Needless to say, this is a rather frustrating situation for connoisseurs. And it arises out of the highly ironic fact that green, while among the rarest of natural diamond colors, is the commonest of artificial ones—easily induced by alpha, electron, gamma and neutron irradiation. Yet connoisseurs spurn stones with lab-contrived color, instead dreaming of some day owning a green diamond with incontestably natural color.
As things stand, that’s dreaming a nearly impossible dream. Since 1985, only a very few diamonds with color certified as being of natural origin have been sold at auction.
In the past, labs were loath to validate green in diamonds as natural unless stones showed what was once thought to be a telltale indicator of natural color origin: tiny circular green and/or brown stains seen with magnification on the unpolished surfaces, called naturals, of finished stones. For instance, the 3.02-carat stone just referred to had such stains (in a girdle fracture) and was accompanied by an April 1985 GIA report with the following comment: “Color and characteristics of this stone suggest natural color.”
Today, however, the same evidence of natural color origin would probably not be enough to merit a green diamond a comment this affirmative from GIA. Diamond graders there say that about the best such a stone can hope for at present from the school’s trade labs is to have its color origin classified as “undetermined.” While such wording may smack of fence-sitting, it is understandable since GIA feels that definitive proof—not merely educated opinion—is expected of it when making complicated color origin calls. Definite proof may be years away.

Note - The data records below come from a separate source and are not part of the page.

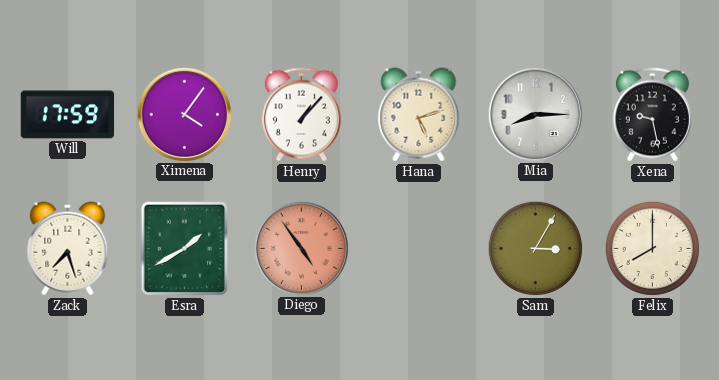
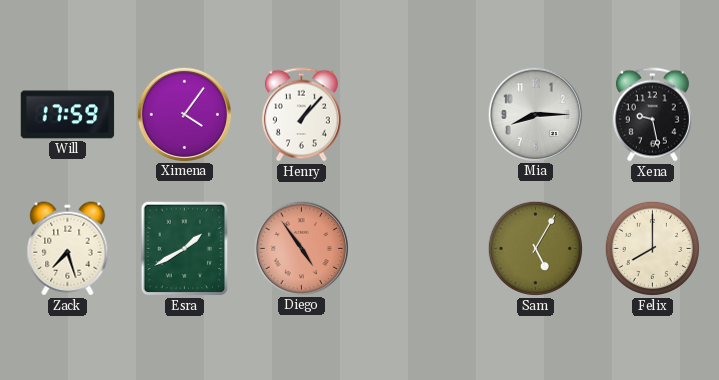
Hana: 5:12 -> none
Sam: 3:05 -> 5:05
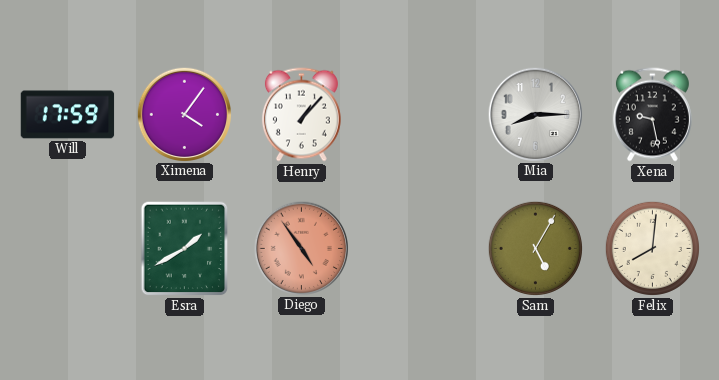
Zack: 7:27 -> none
Felix: 8:00 -> 8:01
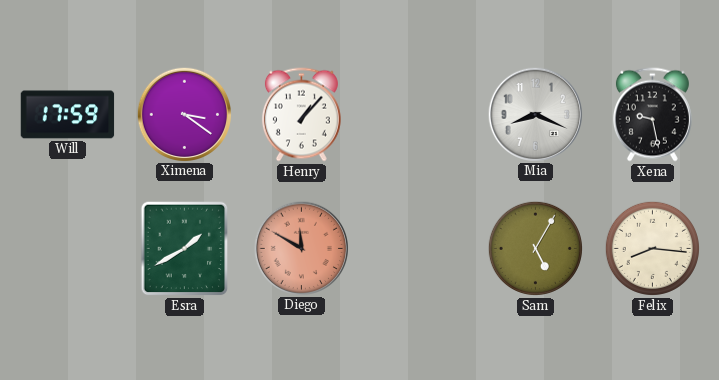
Ximena: 4:06 -> 3:21
Mia: 8:15 -> 8:19
Diego: 4:54 -> 11:50
Felix: 8:01 -> 8:16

In its absence, colored diamond experts think that both the gemological and connoisseur worlds must learn to live with educated opinion.
Unlike other natural colored diamonds, the cause of color in green stones is thought to result from natural irradiation in the earth—most likely after the stones’ formation. According to current diamond color theory, some time in a diamond’s history it comes into contact with a mineral (e.g., pitchblende) containing radioactive elements such as uranium whose high-energy particles create defects in the stone’s atomic structure.
These radiation-induced defects are, in turn, responsible for the absorption of wavelengths of red light by the diamond that result in the transmission of a complementary green color to the eye. During an examination of Germany’s famous 41-carat-plus Dresden diamond—to natural green diamonds what the Hope diamond is to natural blues—a team of three gemologists found that spectroscopic analysis of the diamond confirmed this explanation of green diamond color chemistry.
Irradiation (coupled with heating) can produce colors such as yellow and brown that often look identical to hues produced by nature. Fortunately, these treated colors betray their lab origin by showing absorption lines that are uncharacteristic of stones with natural colors. The reason for the different spectroscope readings between other-than-green natural and treated diamonds is their different color genesis. Excepting green, natural color stems from entrapment of impurity atoms (usually nitrogen) or crystal lattice damage during the creation process while treated color results from irradiation and subsequent heating after a diamond is formed.
On the other hand, nearly all green diamonds—natural or treated—own their color to irradiation (and, to a lesser extent, fluorescence). So whether stones are colored in the earth or in, say, a gamma cell, they will often show the same wavelength absorption lines. This doesn’t mean that experts can’t ever tell apart lab- from ground-greened diamonds. But even when they can, the job is never easy.